That the Thunderbird LT was comfortable was a given. It wasn’t even necessary to read Triumph’s claim that the model offers “advanced ergonomic refinement, including dual-layer foam seat with lumbar support.” What I found was a relaxed riding position, nice butt cushion and ample floor boards that allow for movement. The Thunderbird LT has Showa forks in front and adjustable Showa shocks in the rear. The seat height is a low 27.5 inches and there’s a wide handlebar.
What did throw me a bit were the highway pegs mounted on the engine guards. On my first attempt to use them I discovered my legs were too short to reach. Was this a motorcycle that requires a booster seat? Rosen later lamented that he should have adjusted them for my short stature.
The Thunderbird LT comes in two color schemes. There’s lava red and phantom black as well as Caspian blue and crystal white. The test bike exhibited the former scheme, giving it an elegant appearance. There’s also a retro nod with wide whitewalls. ABS is included.
Over the testing period, I took the Thunderbird LT to various places where riders gather and had fun demonstrating its features, such as an easy-off, easy-on windshield. Just grab it, pull it and lift off. In addition to the windscreen, there are lower wind deflectors designed to keep the legs breeze-free. Clearly, the emphasis with the Thunderbird LT touring, so it comes with saddlebags, passenger back rest and rear rack.

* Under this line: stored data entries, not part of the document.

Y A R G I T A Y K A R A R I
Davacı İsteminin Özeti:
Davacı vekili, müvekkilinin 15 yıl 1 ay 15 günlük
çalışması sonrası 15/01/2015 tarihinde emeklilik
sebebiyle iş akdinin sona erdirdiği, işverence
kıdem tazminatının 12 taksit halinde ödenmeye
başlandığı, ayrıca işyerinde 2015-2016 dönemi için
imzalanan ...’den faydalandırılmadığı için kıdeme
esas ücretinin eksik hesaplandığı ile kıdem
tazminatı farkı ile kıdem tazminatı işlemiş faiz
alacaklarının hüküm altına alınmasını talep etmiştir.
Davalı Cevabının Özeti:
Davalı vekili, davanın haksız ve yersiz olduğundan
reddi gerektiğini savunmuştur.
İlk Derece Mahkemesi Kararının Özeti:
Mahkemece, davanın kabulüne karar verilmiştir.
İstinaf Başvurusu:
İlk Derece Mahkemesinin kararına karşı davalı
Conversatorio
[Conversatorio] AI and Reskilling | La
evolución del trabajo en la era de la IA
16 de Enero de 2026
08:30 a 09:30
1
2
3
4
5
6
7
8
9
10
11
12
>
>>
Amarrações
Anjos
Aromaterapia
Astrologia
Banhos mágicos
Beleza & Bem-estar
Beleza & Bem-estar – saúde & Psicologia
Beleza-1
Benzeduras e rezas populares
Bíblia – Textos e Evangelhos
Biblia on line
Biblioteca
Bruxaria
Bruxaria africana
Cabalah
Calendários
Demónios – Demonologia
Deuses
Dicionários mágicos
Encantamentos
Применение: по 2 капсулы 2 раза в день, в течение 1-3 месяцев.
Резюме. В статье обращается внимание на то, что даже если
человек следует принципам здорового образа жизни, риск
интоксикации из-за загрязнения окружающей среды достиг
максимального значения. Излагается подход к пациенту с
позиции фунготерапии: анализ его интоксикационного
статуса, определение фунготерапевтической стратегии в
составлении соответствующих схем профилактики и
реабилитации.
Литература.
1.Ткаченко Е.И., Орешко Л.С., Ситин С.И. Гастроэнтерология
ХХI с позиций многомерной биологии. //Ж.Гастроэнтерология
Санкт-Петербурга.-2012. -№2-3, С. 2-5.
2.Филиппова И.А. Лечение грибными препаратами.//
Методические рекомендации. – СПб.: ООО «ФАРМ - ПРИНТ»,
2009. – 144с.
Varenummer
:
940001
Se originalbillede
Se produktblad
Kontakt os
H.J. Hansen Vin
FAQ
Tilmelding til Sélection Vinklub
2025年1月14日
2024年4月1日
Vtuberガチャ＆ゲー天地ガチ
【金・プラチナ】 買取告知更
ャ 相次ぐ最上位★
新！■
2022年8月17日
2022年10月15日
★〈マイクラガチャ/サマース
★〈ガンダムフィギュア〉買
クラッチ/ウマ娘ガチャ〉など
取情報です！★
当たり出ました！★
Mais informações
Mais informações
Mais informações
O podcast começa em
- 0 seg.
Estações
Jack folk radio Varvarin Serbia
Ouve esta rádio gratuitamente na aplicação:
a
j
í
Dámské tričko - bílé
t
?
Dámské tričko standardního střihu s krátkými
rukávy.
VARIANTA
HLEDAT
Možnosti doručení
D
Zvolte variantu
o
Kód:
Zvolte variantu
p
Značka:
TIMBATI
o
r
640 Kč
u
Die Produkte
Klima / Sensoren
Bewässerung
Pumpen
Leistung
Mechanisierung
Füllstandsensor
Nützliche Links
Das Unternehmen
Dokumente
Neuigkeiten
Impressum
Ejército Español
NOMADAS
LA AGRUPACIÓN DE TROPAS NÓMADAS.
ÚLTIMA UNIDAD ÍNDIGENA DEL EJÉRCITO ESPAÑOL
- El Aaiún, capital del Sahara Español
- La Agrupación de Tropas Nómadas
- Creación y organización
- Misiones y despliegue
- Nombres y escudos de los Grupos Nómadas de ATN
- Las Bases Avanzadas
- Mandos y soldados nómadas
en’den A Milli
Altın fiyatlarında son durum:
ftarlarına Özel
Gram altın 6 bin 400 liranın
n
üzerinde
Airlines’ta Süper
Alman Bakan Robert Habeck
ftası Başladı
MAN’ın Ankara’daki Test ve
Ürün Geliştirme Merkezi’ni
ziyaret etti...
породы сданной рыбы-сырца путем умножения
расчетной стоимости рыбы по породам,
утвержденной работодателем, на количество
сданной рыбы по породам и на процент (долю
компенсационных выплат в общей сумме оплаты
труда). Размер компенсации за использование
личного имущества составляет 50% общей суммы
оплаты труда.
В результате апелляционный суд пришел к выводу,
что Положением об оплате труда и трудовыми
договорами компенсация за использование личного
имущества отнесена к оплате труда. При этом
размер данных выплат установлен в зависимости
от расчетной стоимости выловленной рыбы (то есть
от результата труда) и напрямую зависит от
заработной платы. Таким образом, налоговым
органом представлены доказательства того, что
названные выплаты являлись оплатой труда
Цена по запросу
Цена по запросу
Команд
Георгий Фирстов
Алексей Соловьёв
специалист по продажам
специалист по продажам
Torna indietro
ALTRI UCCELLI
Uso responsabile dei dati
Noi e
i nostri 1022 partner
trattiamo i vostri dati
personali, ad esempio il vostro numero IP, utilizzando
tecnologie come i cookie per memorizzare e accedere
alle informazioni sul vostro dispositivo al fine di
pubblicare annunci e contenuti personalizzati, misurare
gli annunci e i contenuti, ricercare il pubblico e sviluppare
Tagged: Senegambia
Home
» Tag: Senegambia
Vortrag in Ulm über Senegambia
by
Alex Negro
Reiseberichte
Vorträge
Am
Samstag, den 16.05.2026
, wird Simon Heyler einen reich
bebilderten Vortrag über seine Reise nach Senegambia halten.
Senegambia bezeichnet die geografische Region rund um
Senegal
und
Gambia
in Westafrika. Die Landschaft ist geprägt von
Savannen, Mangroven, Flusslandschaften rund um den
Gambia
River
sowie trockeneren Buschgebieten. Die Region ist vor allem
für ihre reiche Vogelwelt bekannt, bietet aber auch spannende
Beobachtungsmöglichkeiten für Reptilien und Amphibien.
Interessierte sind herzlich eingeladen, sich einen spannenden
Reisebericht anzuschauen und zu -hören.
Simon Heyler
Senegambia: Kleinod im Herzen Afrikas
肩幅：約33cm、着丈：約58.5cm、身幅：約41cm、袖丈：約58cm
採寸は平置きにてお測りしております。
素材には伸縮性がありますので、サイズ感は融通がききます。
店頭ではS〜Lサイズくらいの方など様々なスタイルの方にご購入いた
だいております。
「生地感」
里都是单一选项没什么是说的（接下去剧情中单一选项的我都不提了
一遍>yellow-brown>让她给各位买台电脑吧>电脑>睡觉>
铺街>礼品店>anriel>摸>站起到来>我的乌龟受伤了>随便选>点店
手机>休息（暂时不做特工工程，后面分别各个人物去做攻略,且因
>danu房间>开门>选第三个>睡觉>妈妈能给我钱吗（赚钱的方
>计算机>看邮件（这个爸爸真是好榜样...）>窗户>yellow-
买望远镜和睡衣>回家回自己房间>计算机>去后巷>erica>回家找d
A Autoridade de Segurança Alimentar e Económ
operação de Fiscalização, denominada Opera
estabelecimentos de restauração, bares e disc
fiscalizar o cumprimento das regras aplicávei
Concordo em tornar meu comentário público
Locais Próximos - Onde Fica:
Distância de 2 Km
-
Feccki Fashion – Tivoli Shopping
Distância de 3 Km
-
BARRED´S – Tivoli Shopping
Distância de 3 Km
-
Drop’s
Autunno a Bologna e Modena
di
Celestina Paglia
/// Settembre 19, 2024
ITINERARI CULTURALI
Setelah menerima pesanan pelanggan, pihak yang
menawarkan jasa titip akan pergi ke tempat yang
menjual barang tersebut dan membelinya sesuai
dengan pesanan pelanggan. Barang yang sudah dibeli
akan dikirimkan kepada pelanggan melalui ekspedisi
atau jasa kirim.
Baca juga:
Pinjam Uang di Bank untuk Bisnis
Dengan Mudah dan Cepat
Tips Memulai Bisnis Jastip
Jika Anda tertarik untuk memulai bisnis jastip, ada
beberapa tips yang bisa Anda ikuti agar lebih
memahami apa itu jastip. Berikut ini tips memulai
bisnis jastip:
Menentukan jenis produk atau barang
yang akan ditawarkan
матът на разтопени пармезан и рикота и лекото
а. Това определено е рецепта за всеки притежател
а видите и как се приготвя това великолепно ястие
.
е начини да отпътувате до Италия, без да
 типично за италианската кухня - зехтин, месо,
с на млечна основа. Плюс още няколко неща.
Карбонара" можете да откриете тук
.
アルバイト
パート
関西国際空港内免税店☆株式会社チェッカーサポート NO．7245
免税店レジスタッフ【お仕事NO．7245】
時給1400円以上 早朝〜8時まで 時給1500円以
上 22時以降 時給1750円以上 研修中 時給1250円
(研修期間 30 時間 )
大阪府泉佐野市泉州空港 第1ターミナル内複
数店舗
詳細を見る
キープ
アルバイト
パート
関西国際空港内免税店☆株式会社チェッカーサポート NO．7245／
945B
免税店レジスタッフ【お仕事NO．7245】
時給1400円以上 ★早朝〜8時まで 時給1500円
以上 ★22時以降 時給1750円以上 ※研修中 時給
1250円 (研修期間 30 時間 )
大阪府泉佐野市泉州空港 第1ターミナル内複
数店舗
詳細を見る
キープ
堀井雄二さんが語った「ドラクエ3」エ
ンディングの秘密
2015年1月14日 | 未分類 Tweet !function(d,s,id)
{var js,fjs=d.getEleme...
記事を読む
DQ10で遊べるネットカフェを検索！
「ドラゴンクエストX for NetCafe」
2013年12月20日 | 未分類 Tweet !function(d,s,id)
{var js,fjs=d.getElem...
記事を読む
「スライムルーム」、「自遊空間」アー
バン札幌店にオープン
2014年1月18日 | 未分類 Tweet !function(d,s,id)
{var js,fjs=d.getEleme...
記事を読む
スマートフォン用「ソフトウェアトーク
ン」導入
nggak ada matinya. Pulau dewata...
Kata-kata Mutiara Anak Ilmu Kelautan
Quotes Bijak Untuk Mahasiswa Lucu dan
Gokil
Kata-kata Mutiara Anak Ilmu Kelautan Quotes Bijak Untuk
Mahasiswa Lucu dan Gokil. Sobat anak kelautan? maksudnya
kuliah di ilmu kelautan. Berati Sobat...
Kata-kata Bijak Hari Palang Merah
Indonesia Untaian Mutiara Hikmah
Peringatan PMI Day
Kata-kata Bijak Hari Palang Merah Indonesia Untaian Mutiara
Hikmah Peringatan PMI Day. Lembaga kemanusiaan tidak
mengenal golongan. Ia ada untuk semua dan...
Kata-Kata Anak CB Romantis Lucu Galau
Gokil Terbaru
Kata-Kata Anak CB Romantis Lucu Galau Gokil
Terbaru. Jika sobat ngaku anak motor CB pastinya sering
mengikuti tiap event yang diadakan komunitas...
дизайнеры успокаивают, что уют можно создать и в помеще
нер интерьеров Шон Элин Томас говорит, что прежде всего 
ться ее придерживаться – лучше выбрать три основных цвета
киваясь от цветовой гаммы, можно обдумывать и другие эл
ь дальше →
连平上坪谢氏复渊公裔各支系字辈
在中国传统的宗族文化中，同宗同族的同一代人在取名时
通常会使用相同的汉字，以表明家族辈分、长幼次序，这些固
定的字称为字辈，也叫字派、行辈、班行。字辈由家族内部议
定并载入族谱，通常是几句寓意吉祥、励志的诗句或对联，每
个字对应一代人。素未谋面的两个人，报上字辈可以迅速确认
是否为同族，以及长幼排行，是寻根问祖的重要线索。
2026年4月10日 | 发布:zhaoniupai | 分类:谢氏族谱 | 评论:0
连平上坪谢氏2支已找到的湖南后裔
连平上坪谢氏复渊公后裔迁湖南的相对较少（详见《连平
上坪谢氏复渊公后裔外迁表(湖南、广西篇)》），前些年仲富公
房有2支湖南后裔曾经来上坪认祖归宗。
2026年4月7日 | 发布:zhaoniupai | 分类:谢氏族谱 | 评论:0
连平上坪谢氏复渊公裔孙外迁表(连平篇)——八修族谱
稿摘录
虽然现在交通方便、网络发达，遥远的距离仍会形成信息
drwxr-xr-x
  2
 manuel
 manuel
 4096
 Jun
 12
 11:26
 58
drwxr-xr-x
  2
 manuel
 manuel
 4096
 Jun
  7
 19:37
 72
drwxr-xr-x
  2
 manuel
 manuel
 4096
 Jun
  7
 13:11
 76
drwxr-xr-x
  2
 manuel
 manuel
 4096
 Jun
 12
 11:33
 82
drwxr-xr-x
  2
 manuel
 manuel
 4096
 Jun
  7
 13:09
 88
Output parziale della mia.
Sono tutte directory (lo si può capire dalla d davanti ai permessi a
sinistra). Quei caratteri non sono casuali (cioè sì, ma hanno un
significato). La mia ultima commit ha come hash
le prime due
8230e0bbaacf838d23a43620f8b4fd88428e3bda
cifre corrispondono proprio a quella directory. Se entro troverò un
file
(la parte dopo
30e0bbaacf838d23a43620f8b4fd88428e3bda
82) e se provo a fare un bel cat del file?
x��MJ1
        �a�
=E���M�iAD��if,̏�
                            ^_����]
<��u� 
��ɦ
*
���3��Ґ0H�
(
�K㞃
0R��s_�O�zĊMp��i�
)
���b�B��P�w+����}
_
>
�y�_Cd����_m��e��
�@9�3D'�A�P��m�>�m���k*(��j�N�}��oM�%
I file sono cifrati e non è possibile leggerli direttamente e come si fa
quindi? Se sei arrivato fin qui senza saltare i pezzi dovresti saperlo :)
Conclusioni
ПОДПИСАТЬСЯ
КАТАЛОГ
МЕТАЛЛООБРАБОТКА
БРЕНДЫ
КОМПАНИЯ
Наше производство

What’s missing? Well, there’s no tachometer, although the instrumentation does include an LCD trip computer, clock and range to empty display. Also lacking is an attractive exhaust note. To my fading ears, the Thunderbird LT sounds more like a soprano than a proper bass.
Nonetheless, the Thunderbird LT is clearly a superb alternative for riders seeking something different in a cruiser. It certainly got noticed and complimented wherever I took it. The Thunderbird LT has an MSRP of $16,699.